Using Medicaid to Cover Services for Elderly Persons in Residential Care Settings: State Policy Maker and Stakeholder Views in Six States. Overview


The state uses a case-mix classification system to reimburse Assisted Living and Assisted Living Plus services. Individuals must fit into one of eleven case-mix categories, four of which include people with behavior problems. The lowest category is for people with few or no Activity of Daily Living (ADL) dependencies. Someone with cognitive and other mental impairments without ADL dependencies could fit in this category.27

The Elderly Waiver program and the state's Alternative Care program set a maximum rate for providers for a package of services. Each county determines what services are included in its "base service package" and negotiates a rate for those services, which may not be the maximum allowed under the programs. Currently, service providers do not have information to determine which services should be included in a basic assisted living service package in order to receive the maximum allowable rate.

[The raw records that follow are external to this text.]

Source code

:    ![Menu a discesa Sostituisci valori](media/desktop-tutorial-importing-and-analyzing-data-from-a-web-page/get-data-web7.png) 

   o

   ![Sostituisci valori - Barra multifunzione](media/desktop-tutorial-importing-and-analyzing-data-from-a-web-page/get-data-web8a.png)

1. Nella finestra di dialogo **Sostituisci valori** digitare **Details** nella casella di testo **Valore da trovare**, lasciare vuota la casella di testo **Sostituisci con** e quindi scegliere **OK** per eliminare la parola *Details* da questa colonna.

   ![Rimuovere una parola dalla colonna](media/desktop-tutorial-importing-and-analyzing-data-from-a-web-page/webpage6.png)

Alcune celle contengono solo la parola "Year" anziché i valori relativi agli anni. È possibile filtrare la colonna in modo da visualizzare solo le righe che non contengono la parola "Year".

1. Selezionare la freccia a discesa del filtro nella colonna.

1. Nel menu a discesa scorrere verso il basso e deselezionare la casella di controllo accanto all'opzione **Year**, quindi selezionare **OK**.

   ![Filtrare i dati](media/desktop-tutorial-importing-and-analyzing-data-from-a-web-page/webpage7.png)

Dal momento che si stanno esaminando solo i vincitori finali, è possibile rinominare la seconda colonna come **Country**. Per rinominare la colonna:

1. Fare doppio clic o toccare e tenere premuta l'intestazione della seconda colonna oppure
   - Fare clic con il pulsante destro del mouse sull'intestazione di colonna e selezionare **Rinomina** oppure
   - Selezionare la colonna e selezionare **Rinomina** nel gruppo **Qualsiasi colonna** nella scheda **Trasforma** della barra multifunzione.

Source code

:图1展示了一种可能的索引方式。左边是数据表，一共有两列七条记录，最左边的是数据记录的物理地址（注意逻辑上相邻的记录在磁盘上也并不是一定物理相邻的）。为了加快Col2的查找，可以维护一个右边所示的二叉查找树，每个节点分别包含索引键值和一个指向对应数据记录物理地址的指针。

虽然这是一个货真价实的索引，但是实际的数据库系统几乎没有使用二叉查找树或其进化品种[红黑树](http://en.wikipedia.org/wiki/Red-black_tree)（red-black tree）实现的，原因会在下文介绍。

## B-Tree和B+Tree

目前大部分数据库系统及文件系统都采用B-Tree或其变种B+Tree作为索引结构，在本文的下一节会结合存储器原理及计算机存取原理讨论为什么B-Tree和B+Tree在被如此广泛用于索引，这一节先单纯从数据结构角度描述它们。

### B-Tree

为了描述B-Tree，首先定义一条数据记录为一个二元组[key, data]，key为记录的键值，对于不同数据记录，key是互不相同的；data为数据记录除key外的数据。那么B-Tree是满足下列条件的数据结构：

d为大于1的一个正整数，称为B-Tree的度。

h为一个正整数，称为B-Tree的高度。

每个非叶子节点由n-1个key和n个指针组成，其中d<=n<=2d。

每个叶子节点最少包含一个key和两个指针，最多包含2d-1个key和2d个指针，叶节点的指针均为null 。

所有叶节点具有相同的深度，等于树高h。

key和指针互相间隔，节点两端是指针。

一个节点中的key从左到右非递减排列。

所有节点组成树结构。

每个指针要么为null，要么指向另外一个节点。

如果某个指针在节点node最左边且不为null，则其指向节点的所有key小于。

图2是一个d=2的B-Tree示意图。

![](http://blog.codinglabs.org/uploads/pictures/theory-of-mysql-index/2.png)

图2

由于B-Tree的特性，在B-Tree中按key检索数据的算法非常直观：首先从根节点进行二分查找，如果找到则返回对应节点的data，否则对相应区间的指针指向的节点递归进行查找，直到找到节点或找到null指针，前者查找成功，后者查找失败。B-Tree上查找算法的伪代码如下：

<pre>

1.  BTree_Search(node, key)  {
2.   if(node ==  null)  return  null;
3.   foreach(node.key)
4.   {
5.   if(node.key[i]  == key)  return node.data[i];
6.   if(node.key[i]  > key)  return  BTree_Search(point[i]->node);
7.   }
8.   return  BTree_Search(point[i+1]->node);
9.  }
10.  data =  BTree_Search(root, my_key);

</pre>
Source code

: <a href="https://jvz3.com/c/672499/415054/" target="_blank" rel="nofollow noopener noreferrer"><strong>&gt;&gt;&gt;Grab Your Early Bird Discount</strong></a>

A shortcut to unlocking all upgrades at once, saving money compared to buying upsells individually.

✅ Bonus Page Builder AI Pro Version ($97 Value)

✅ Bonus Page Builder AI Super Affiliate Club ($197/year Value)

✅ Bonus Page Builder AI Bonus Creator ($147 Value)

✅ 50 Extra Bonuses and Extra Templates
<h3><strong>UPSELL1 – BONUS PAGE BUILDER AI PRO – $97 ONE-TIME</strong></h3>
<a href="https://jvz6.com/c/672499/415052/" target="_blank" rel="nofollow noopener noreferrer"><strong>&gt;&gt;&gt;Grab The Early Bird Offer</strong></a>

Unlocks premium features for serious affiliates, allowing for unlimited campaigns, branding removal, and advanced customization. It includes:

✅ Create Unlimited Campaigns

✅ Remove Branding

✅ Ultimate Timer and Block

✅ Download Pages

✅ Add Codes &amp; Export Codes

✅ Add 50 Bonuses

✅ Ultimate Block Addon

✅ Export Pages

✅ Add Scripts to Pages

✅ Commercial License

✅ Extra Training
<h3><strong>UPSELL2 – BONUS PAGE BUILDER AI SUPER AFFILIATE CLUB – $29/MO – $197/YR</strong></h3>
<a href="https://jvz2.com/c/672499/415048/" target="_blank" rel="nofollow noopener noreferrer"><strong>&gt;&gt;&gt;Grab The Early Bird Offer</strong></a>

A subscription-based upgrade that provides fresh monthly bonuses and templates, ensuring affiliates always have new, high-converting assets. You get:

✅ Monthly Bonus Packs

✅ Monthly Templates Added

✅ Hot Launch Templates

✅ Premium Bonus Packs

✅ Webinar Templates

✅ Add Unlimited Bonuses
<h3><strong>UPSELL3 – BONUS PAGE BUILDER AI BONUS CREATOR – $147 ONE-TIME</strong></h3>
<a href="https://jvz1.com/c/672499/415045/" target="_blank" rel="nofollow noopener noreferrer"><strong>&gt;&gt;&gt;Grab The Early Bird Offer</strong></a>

Half of the Elderly Waiver and Alternative Care budgets is spent on Assisted Living services. To assure appropriate payment levels, the state has been developing a rate negotiating tool for counties to use for the Assisted Living and Assisted Living Plus packages. The tool is intended to ensure the provision of only those services actually needed by residents. Oversight and supervision will be specifically addressed as the majority of residents do not need 24 hour oversight, or supervision beyond what is needed for ADLs. The tool will help to specify exactly how much supervision is required, which is particularly important for persons with cognitive impairment.

27, Although this level receives the lowest reimbursement, the people in this category may in fact need extensive supervision. O'Keeffe, J.op.cit.